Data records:

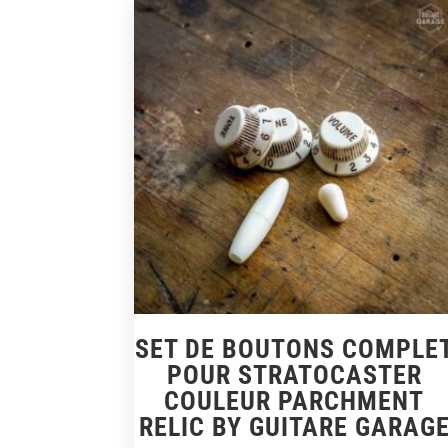
SET DE BOUTONS COMPLE
POUR STRATOCASTER
COULEUR PARCHMENT
RELIC BY GUITARE GARAG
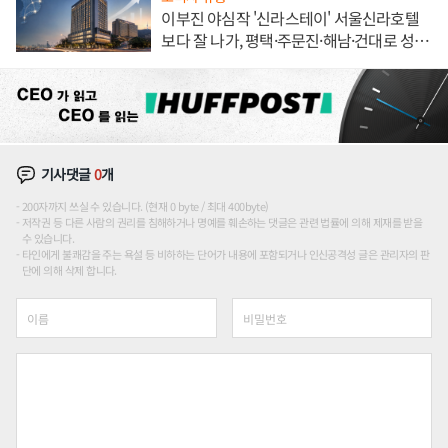
이부진 야심작 '신라스테이' 서울신라호텔
보다 잘 나가, 평택·주문진·해남·건대로 성
장판 더 넓힌다
기사댓글
0
개
200자까지 쓰실 수 있습니다. (현재 0 byte / 최대 400byte)
저작권 등 다른 사람의 권리를 침해하거나 명예를 훼손하는 댓글은 관련 법률에 의해 제재를 받을
수 있습니다.
타인에게 불쾌감을 주는 욕설 등 비하하는 단어가 내용에 포함되거나 인신공격성 글은 관리자의 판
단에 의해 삭제 합니다.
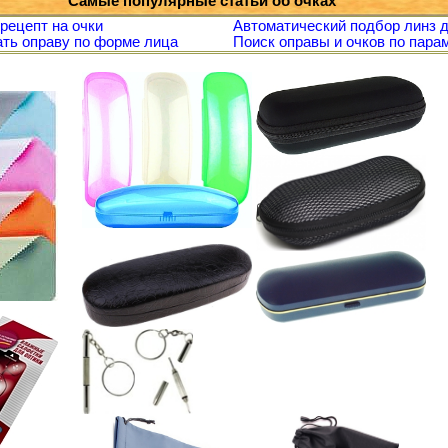
Самые популярные статьи об очках
 рецепт на очки
Автоматический подбор линз д
ть оправу по форме лица
Поиск оправы и очков по пара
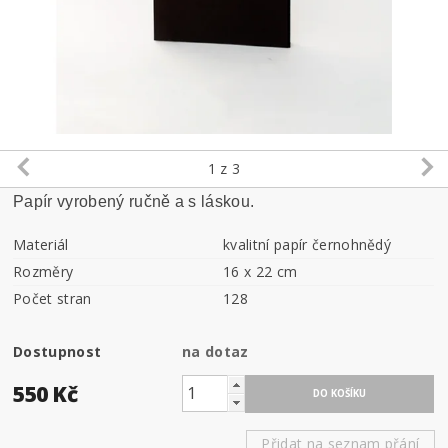
1
z 3
Papír
vyrobený
r
učně a s láskou.
Materiál
kvalitní papír černohnědý
Rozměry
16 x 22 cm
Počet stran
128
Dostupnost
na dotaz
550 Kč
Přidat na seznam přání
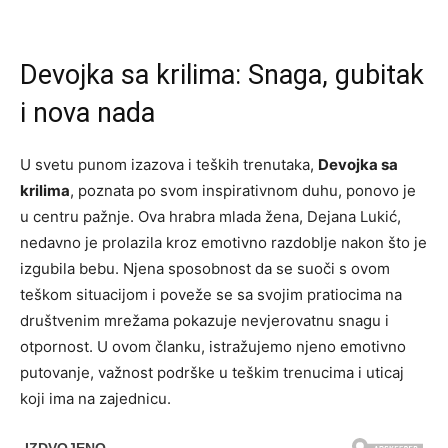
Devojka sa krilima: Snaga, gubitak
i nova nada
U svetu punom izazova i teških trenutaka,
Devojka sa
krilima
, poznata po svom inspirativnom duhu, ponovo je
u centru pažnje. Ova hrabra mlada žena, Dejana Lukić,
nedavno je prolazila kroz emotivno razdoblje nakon što je
izgubila bebu. Njena sposobnost da se suoči s ovom
teškom situacijom i poveže se sa svojim pratiocima na
društvenim mrežama pokazuje nevjerovatnu snagu i
otpornost. U ovom članku, istražujemo njeno emotivno
putovanje, važnost podrške u teškim trenucima i uticaj
koji ima na zajednicu.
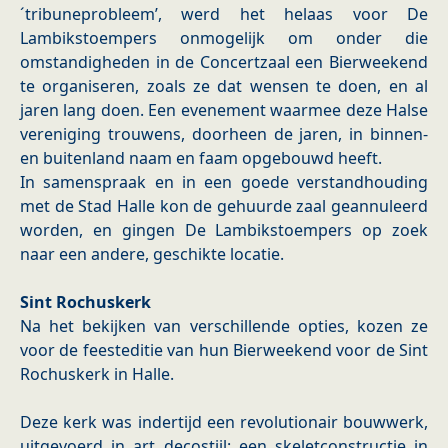
´tribuneprobleem’, werd het helaas voor De
Lambikstoempers onmogelijk om onder die
omstandigheden in de Concertzaal een Bierweekend
te organiseren, zoals ze dat wensen te doen, en al
jaren lang doen. Een evenement waarmee deze Halse
vereniging trouwens, doorheen de jaren, in binnen-
en buitenland naam en faam opgebouwd heeft.
In samenspraak en in een goede verstandhouding
met de Stad Halle kon de gehuurde zaal geannuleerd
worden, en gingen De Lambikstoempers op zoek
naar een andere, geschikte locatie.
Sint Rochuskerk
Na het bekijken van verschillende opties, kozen ze
voor de feesteditie van hun Bierweekend voor de Sint
Rochuskerk in Halle.
Deze kerk was indertijd een revolutionair bouwwerk,
uitgevoerd in art decostijl: een skeletconstructie in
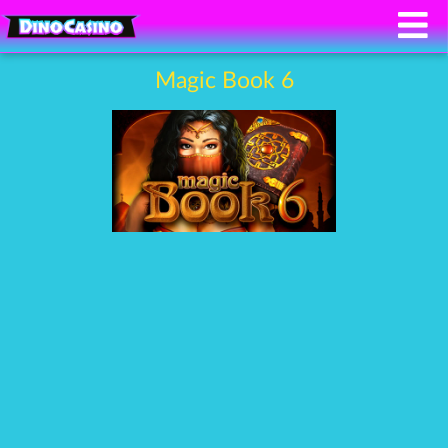
Magic Book 6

* [WRITTEN TASK]: Write out the data exactly, and exclude every picture it holds.

* [ANSWER BOX]:
SET DE BOUTONS COMPLE
POUR STRATOCASTER
COULEUR PARCHMENT
RELIC BY GUITARE GARAG
이부진 야심작 '신라스테이' 서울신라호텔
보다 잘 나가, 평택·주문진·해남·건대로 성
장판 더 넓힌다
기사댓글
0
개
200자까지 쓰실 수 있습니다. (현재 0 byte / 최대 400byte)
저작권 등 다른 사람의 권리를 침해하거나 명예를 훼손하는 댓글은 관련 법률에 의해 제재를 받을
수 있습니다.
타인에게 불쾌감을 주는 욕설 등 비하하는 단어가 내용에 포함되거나 인신공격성 글은 관리자의 판
단에 의해 삭제 합니다.
Самые популярные статьи об очках
 рецепт на очки
Автоматический подбор линз д
ть оправу по форме лица
Поиск оправы и очков по пара
1
z 3
Papír
vyrobený
r
učně a s láskou.
Materiál
kvalitní papír černohnědý
Rozměry
16 x 22 cm
Počet stran
128
Dostupnost
na dotaz
550 Kč
Přidat na seznam přání
Devojka sa krilima: Snaga, gubitak
i nova nada
U svetu punom izazova i teških trenutaka,
Devojka sa
krilima
, poznata po svom inspirativnom duhu, ponovo je
u centru pažnje. Ova hrabra mlada žena, Dejana Lukić,
nedavno je prolazila kroz emotivno razdoblje nakon što je
izgubila bebu. Njena sposobnost da se suoči s ovom
teškom situacijom i poveže se sa svojim pratiocima na
društvenim mrežama pokazuje nevjerovatnu snagu i
otpornost. U ovom članku, istražujemo njeno emotivno
putovanje, važnost podrške u teškim trenucima i uticaj
koji ima na zajednicu.
´tribuneprobleem’, werd het helaas voor De
Lambikstoempers onmogelijk om onder die
omstandigheden in de Concertzaal een Bierweekend
te organiseren, zoals ze dat wensen te doen, en al
jaren lang doen. Een evenement waarmee deze Halse
vereniging trouwens, doorheen de jaren, in binnen-
en buitenland naam en faam opgebouwd heeft.
In samenspraak en in een goede verstandhouding
met de Stad Halle kon de gehuurde zaal geannuleerd
worden, en gingen De Lambikstoempers op zoek
naar een andere, geschikte locatie.
Sint Rochuskerk
Na het bekijken van verschillende opties, kozen ze
voor de feesteditie van hun Bierweekend voor de Sint
Rochuskerk in Halle.
Deze kerk was indertijd een revolutionair bouwwerk,
uitgevoerd in art decostijl: een skeletconstructie in
Magic Book 6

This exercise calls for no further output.